Enforcement found that the units’ real-time energy market offers misrepresented that they could “ramp to their maximum oil-based output attained during their summer capacity tests (ICAP) while running on gas.” The office also alleged that Dynegy failed to comply with the requirement that each unit be able to “change output at the ramping rate specified in the offer data.”

Dynegy stipulated to the facts in the agreement but neither admitted nor denied the alleged violations. The company agreed to pay disgorgement plus interest, totaling $119,425 and a civil penalty of $450,000 to the U.S. Treasury and to submit two annual compliance monitoring reports identifying “any known violations” regarding the PJM units identified in the investigation.

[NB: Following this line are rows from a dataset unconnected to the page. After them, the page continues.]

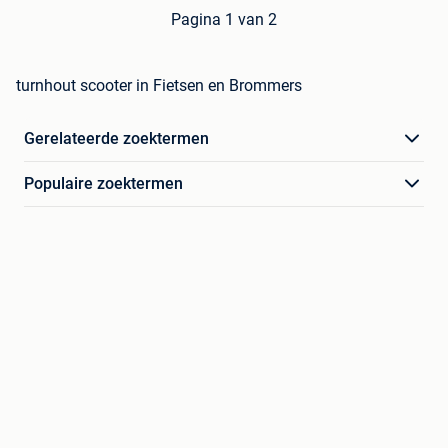
Pagina 1 van 2
turnhout scooter in Fietsen en Brommers
Gerelateerde zoektermen
Populaire zoektermen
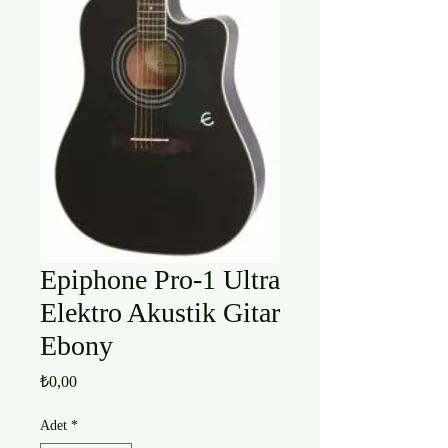
Epiphone Pro-1 Ultra
Elektro Akustik Gitar
Ebony
Fiyat
₺0,00
Adet
*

“The PJM market and its market participants bore the cost of Dynegy’s violation,” FERC said. “The commission directs PJM to use its best efforts to allocate the disgorgement funds on a pro rata basis to affected market participants.”

Background

The commission said the 10 units identified in the investigation were split among three facilities in PJM: Pleasants Power Station in West Virginia; Armstrong Power Station in Pennsylvania; and Troy Energy Facility in Ohio.

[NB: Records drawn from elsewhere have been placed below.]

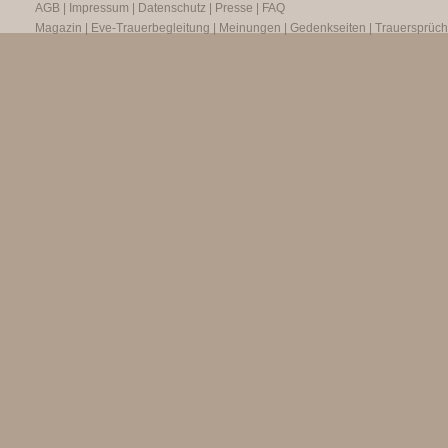
AGB
|
Impressum
|
Datenschutz
|
Presse
|
FAQ
Magazin
|
Eve-Trauerbegleitung
|
Meinungen
|
Gedenkseiten
|
Trauersprüc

FERC said during PJM’s capacity auctions for the 2016/17 and 2017/18 delivery years, the previous owner of the units offered and cleared capacity “at a level that would require the units to run on oil” to meet their ICAP during a capacity test, with Dynegy inheriting an “oil-based” ICAP for each unit for both delivery years when they were acquired.

“However, these units were unlikely to be able to reach their oil-based ICAP when the units were already running on gas on summer days in 2017 consistent with the ramp rate that Dynegy entered for these units’ real-time offers,” FERC said.

In the summer of 2017, Dynegy’s real-time offers represented that the units could attain oil-based ICAP “in less than a minute if dispatched from a unit’s maximum output on gas that day to the higher oil-based ICAP.”

FERC said for the units to achieve maximum output after starting on gas in the summer months, they would “likely have to switch to oil” by ramping down to about 20 MW and then ramping back up after the fuel changeover was completed. The process would take about 28 minutes to go from the unit’s daily maximum output on gas to the oil-based ICAP.

The investigation found the real-time offers “misrepresented the ramping rate for the segment of the real-time offer curve that could only be reached on oil” and that Dynegy submitted “false or misleading information” to PJM that the units could ramp upward to the oil-based ICAP in one minute.

Dynegy calculated each combined cycle’s maximum generation using a formula incorporating the next day’s forecasted ambient conditions under both gas and oil, the commission said, and the calculations were used to determine the unit’s day-ahead and real-time offer curves and economic maximum for the day.

“In the summer months of 2017, the oil-based ICAPs were generally too far above the daily predicted gas max for Dynegy to reasonably expect that the units could reach their oil-based ICAP on gas alone,” FERC said.

Dynegy sold the Troy and Armstrong facilities in July 2017 to LS Power. Vistra (NYSE:VST) acquired Dynegy, including the Pleasants units, in April 2018.